Looking at each line of the data below, tally those that contain the word "Right" and give only the total.
──────────
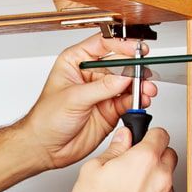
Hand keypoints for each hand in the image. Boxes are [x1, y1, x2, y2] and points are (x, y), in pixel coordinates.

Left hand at [21, 34, 157, 169]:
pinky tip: (141, 101)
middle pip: (120, 63)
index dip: (121, 44)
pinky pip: (128, 101)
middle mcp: (90, 75)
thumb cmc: (45, 119)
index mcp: (75, 62)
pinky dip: (137, 101)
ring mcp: (102, 92)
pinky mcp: (110, 110)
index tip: (136, 48)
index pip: (102, 44)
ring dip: (139, 86)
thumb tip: (123, 78)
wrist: (45, 147)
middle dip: (133, 68)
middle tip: (143, 74)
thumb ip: (100, 88)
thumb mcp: (72, 98)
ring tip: (146, 90)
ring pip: (127, 83)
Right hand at [69, 127, 176, 191]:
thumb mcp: (93, 169)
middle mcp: (161, 176)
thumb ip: (113, 149)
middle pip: (170, 154)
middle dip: (156, 154)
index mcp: (145, 159)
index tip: (141, 139)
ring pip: (168, 178)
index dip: (149, 135)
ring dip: (155, 177)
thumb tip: (123, 137)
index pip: (161, 134)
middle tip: (137, 162)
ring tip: (132, 186)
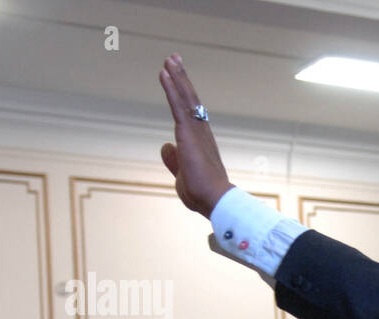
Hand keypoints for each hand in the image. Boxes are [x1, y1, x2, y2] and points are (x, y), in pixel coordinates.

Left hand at [158, 55, 232, 216]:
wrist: (214, 200)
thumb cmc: (202, 193)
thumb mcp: (181, 174)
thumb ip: (173, 159)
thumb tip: (166, 146)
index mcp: (200, 142)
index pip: (190, 114)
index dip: (183, 95)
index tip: (177, 79)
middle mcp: (201, 132)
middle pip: (190, 100)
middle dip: (181, 79)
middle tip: (174, 59)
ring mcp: (196, 131)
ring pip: (185, 98)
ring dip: (177, 77)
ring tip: (170, 59)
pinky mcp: (188, 133)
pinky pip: (178, 105)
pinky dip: (171, 87)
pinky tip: (164, 73)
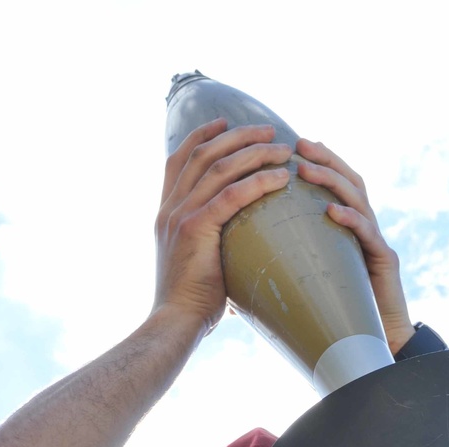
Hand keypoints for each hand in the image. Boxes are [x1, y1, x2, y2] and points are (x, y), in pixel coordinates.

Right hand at [152, 120, 293, 336]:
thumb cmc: (190, 305)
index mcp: (166, 213)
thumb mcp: (196, 266)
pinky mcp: (195, 228)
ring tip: (282, 148)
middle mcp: (170, 208)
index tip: (225, 121)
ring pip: (219, 167)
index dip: (202, 136)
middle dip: (237, 136)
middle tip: (268, 130)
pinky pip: (232, 195)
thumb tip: (236, 250)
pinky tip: (281, 178)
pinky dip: (258, 182)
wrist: (174, 323)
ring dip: (253, 152)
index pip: (179, 160)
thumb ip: (209, 246)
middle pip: (203, 154)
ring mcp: (180, 216)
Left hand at [295, 140, 415, 354]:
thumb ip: (282, 277)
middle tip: (297, 144)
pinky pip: (368, 234)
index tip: (287, 148)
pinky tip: (331, 212)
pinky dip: (351, 219)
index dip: (313, 163)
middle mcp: (363, 229)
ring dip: (332, 180)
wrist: (374, 347)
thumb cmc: (337, 320)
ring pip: (359, 198)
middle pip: (348, 179)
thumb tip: (236, 281)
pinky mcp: (385, 261)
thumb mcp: (307, 290)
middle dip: (324, 158)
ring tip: (306, 171)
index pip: (331, 186)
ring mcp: (376, 242)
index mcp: (344, 231)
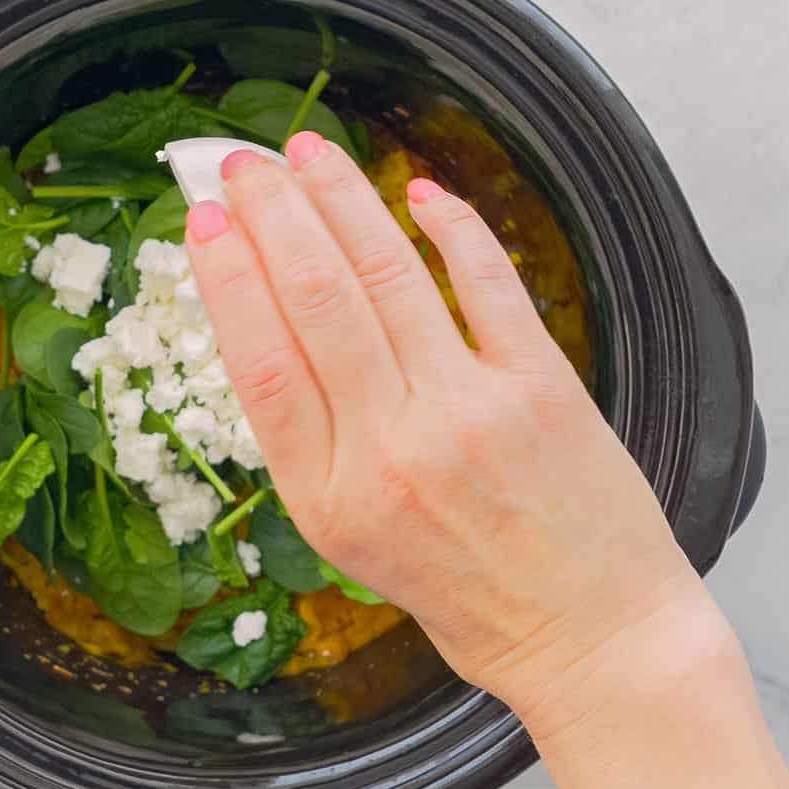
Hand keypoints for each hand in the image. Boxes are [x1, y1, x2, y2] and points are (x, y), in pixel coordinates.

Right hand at [185, 131, 703, 722]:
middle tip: (244, 163)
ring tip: (307, 153)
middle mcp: (392, 451)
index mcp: (328, 499)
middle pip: (315, 300)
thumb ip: (310, 447)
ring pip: (388, 276)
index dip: (227, 277)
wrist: (585, 636)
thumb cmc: (464, 595)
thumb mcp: (351, 544)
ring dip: (341, 198)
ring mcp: (470, 413)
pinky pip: (488, 283)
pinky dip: (451, 227)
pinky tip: (417, 190)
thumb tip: (275, 332)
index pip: (260, 362)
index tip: (203, 221)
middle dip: (273, 213)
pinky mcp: (541, 387)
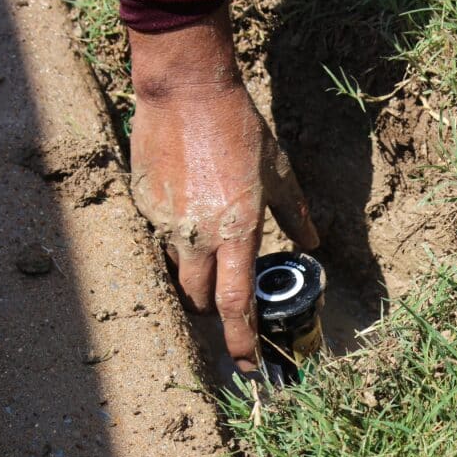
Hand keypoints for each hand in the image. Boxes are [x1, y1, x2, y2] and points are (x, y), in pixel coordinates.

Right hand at [128, 5, 318, 370]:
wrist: (185, 90)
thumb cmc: (239, 128)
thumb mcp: (278, 171)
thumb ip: (294, 214)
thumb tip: (312, 244)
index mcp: (238, 230)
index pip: (236, 305)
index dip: (242, 342)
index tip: (248, 366)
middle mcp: (199, 236)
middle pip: (199, 302)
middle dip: (212, 312)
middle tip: (226, 298)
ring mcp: (166, 223)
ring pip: (177, 272)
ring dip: (193, 274)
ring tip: (209, 241)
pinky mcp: (144, 207)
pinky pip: (160, 238)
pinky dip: (176, 238)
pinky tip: (188, 204)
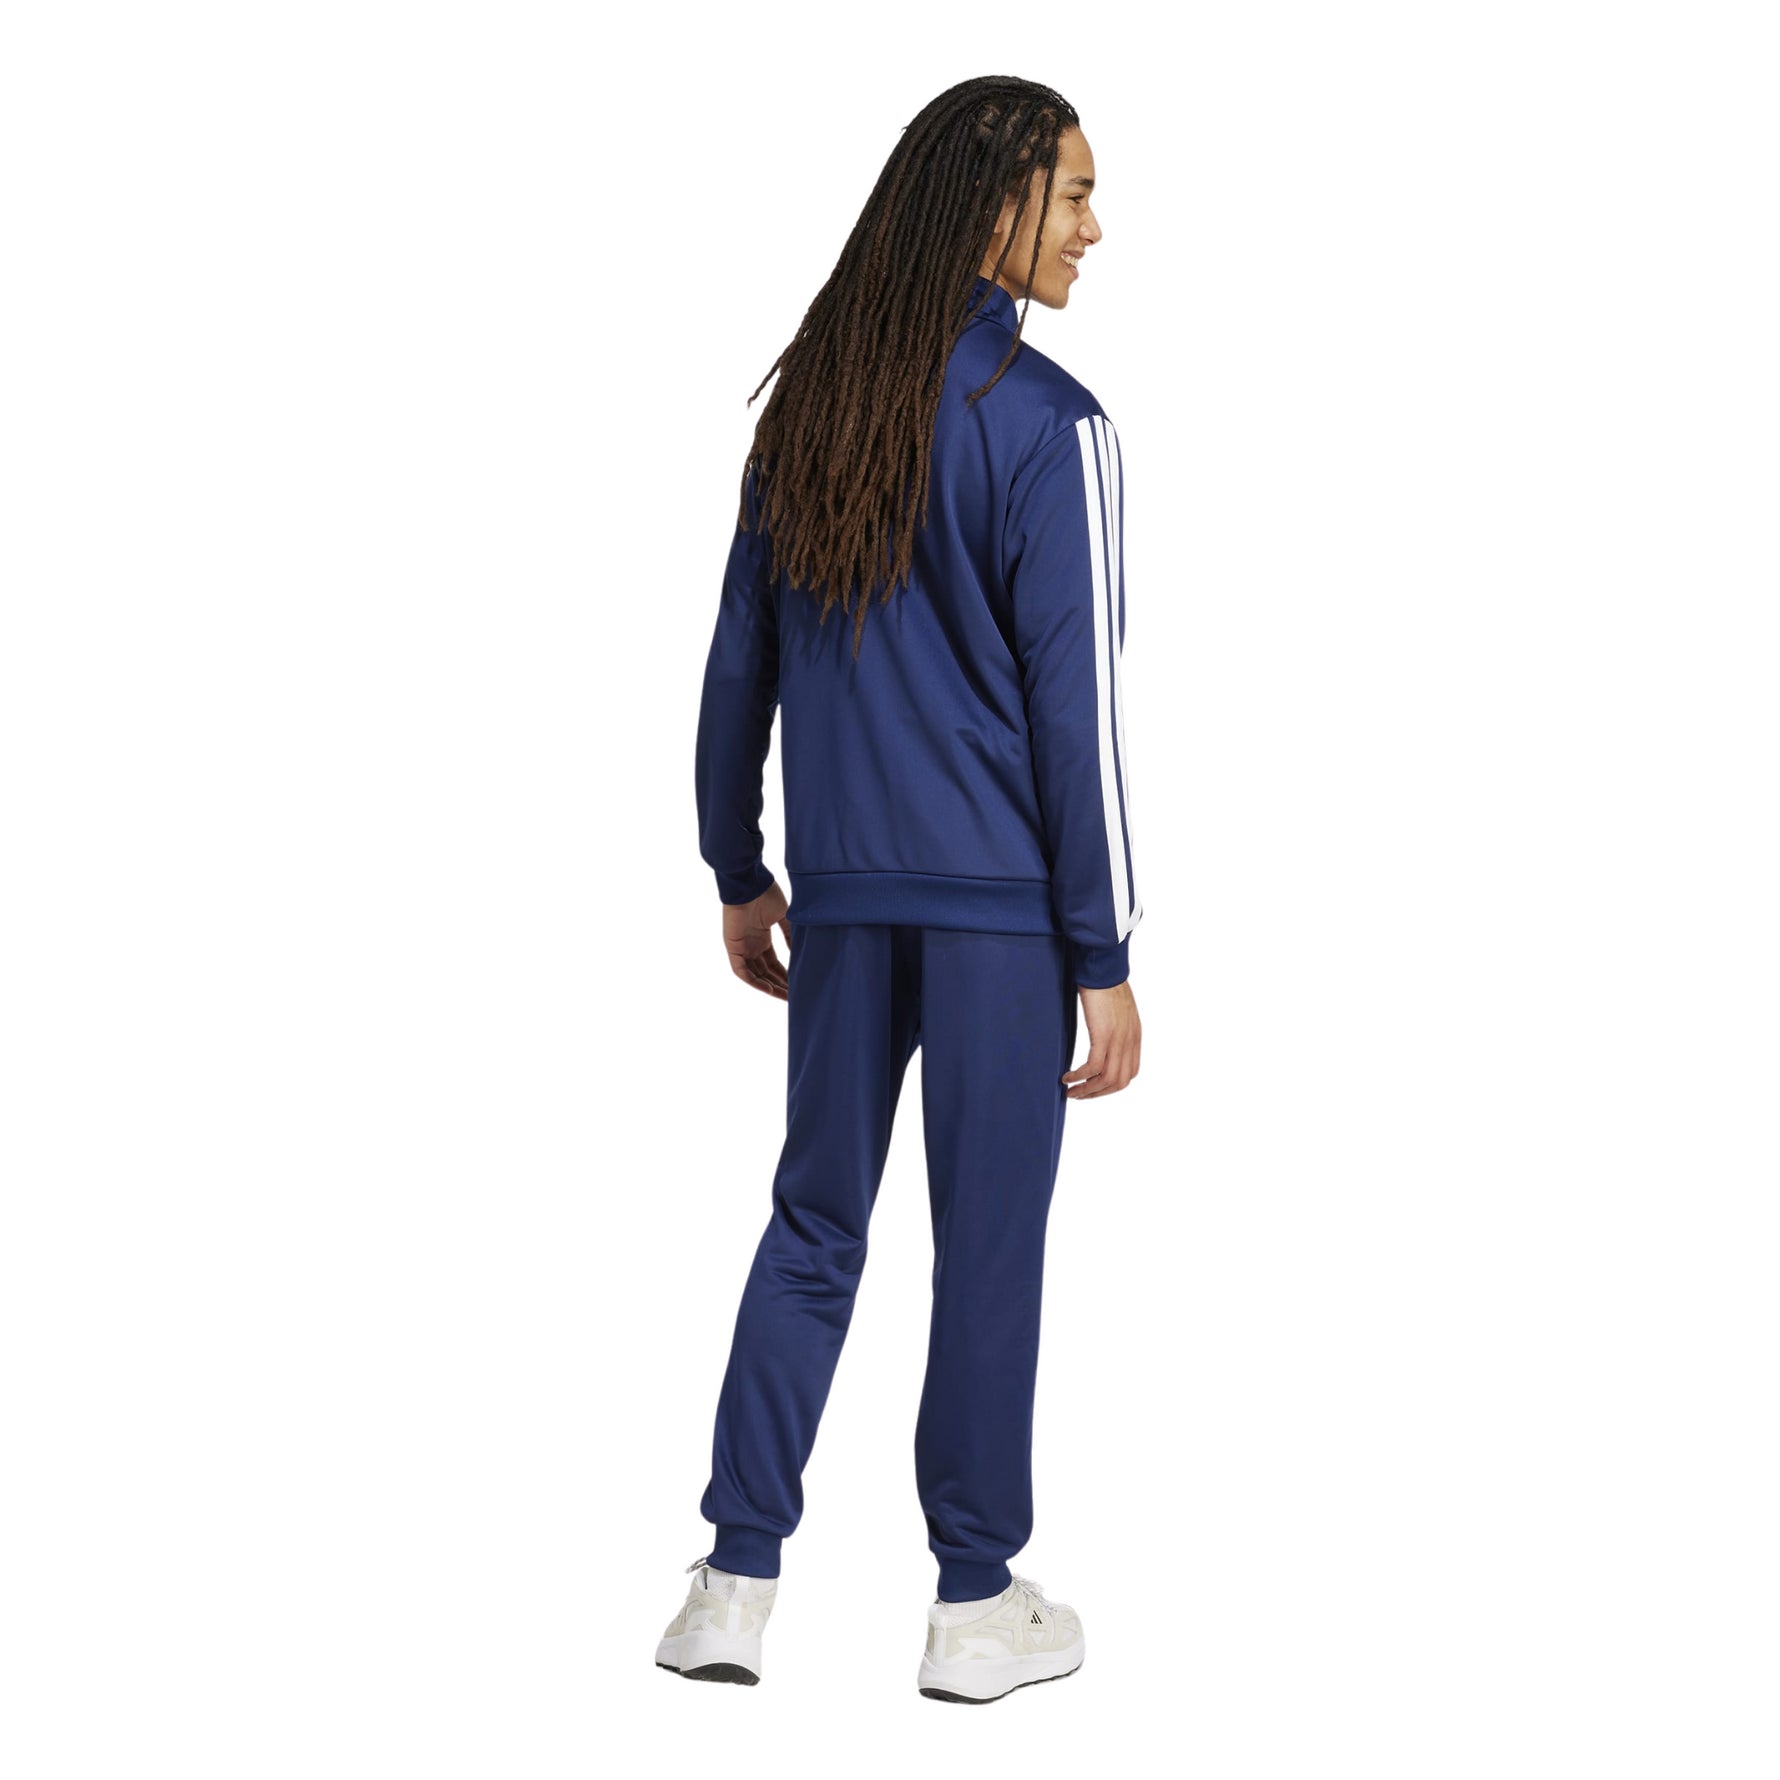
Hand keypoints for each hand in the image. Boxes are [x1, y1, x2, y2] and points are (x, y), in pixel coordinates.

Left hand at [721, 881, 791, 999]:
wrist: (749, 883)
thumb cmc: (766, 894)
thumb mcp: (785, 916)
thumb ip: (791, 934)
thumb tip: (802, 951)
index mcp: (761, 937)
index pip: (773, 963)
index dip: (785, 975)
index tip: (797, 984)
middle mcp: (751, 944)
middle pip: (765, 972)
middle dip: (779, 985)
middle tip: (794, 996)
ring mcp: (741, 947)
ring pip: (755, 975)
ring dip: (769, 987)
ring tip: (786, 997)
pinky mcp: (733, 947)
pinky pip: (742, 971)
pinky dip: (755, 982)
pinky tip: (770, 990)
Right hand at [1061, 978, 1140, 1098]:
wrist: (1102, 965)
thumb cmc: (1104, 982)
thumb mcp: (1117, 1009)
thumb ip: (1115, 1025)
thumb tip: (1102, 1032)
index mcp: (1134, 1036)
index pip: (1129, 1073)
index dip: (1111, 1086)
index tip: (1092, 1086)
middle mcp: (1129, 1041)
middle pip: (1119, 1082)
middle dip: (1097, 1094)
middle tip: (1078, 1095)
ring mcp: (1118, 1039)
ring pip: (1107, 1080)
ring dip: (1087, 1090)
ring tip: (1070, 1092)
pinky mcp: (1104, 1035)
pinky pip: (1093, 1067)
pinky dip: (1079, 1077)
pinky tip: (1066, 1077)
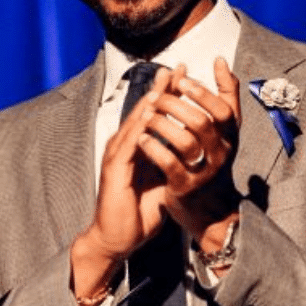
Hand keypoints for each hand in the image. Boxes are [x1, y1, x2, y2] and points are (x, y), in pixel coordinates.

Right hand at [71, 68, 171, 299]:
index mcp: (137, 149)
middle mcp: (124, 147)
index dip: (169, 94)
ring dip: (149, 102)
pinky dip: (139, 128)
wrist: (117, 238)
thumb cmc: (138, 213)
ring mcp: (117, 156)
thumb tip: (191, 152)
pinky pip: (128, 144)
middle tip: (177, 67)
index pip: (153, 114)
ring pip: (134, 122)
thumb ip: (171, 163)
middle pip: (143, 110)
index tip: (186, 75)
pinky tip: (149, 115)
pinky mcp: (114, 169)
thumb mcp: (162, 182)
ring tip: (165, 83)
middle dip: (161, 89)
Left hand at [137, 58, 241, 250]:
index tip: (182, 78)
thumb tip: (220, 60)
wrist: (208, 210)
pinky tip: (141, 138)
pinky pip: (170, 164)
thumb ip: (223, 97)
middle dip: (176, 105)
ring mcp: (204, 172)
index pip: (225, 109)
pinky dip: (154, 148)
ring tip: (146, 116)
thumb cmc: (209, 160)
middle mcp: (221, 154)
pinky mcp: (186, 188)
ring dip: (162, 124)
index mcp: (229, 137)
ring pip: (186, 142)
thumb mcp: (221, 131)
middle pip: (202, 122)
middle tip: (155, 96)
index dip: (205, 92)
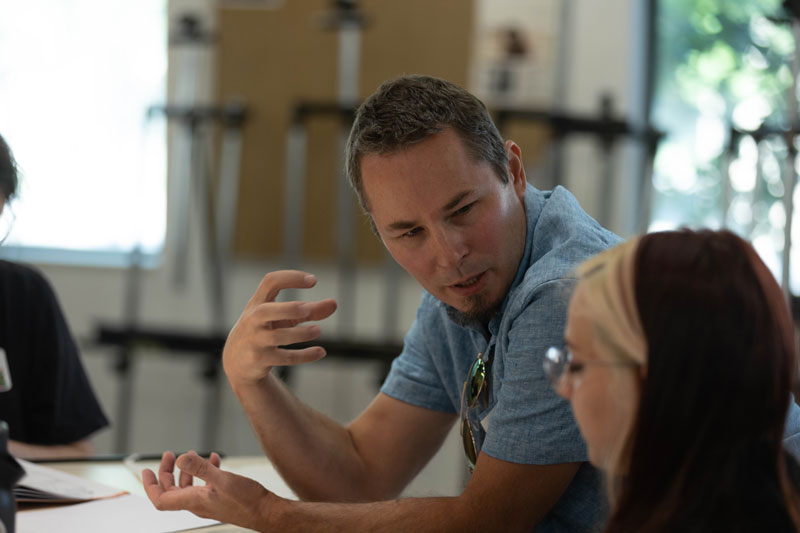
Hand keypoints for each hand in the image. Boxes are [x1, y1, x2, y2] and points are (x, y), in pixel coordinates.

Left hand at [143, 451, 277, 529]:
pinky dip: (205, 471)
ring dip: (186, 470)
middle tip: (169, 455)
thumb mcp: (222, 480)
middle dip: (167, 472)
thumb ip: (200, 469)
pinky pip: (205, 485)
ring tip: (190, 454)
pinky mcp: (220, 498)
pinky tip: (213, 460)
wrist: (266, 512)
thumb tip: (181, 458)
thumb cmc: (247, 501)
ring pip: (188, 487)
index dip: (150, 486)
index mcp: (194, 502)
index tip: (146, 471)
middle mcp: (198, 504)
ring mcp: (209, 502)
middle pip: (172, 490)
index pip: (161, 499)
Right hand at [223, 270, 336, 386]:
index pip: (270, 282)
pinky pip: (284, 358)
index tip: (314, 281)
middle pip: (266, 311)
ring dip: (300, 334)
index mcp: (259, 302)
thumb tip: (334, 303)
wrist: (237, 361)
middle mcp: (253, 319)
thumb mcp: (284, 318)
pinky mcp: (260, 360)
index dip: (291, 278)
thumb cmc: (265, 330)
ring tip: (318, 330)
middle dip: (288, 309)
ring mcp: (255, 340)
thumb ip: (309, 310)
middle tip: (306, 310)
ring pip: (278, 337)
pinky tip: (320, 352)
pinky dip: (304, 355)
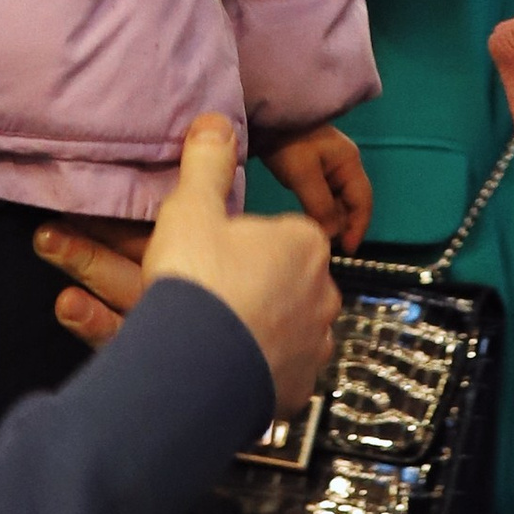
──────────
*RESULT FOR THIS EXERCISE*. 7